>> BEGIN LISTED ENTRIES

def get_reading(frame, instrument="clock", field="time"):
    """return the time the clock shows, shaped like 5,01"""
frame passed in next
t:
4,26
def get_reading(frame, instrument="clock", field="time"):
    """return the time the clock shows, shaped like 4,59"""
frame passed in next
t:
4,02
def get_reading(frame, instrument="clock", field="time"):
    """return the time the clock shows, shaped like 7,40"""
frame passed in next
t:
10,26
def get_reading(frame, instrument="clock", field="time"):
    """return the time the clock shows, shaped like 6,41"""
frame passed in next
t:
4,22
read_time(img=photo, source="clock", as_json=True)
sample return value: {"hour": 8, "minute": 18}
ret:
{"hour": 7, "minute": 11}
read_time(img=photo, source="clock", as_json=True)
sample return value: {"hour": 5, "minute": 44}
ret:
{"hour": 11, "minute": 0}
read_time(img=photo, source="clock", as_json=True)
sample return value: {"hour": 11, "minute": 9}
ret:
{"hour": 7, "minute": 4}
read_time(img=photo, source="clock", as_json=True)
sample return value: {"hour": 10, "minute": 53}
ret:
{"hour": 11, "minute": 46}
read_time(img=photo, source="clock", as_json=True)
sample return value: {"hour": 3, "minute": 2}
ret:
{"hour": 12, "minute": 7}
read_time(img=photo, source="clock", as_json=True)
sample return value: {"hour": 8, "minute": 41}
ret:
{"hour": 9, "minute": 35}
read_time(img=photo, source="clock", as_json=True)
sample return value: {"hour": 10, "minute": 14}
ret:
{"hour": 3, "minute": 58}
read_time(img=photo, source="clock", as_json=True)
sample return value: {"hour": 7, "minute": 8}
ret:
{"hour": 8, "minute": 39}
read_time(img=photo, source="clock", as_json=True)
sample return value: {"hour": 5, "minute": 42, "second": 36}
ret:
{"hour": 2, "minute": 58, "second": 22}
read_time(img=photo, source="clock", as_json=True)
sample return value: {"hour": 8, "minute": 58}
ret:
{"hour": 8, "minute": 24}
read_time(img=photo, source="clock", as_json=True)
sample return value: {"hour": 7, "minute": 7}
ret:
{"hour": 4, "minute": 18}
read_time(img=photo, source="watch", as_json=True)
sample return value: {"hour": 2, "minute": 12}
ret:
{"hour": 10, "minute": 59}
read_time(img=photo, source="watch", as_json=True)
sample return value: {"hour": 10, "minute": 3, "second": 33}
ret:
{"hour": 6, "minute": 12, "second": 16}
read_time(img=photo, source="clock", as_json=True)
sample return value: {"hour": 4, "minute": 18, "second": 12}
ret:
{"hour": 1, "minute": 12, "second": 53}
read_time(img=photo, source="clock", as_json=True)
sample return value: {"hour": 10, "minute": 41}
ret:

>> END LISTED ENTRIES

REQUEST → Pull out every line of the data that contains the word "shaped", and copy each of those lines in full.

EXERCISE SOLUTION →
    """return the time the clock shows, shaped like 5,01"""
    """return the time the clock shows, shaped like 4,59"""
    """return the time the clock shows, shaped like 7,40"""
    """return the time the clock shows, shaped like 6,41"""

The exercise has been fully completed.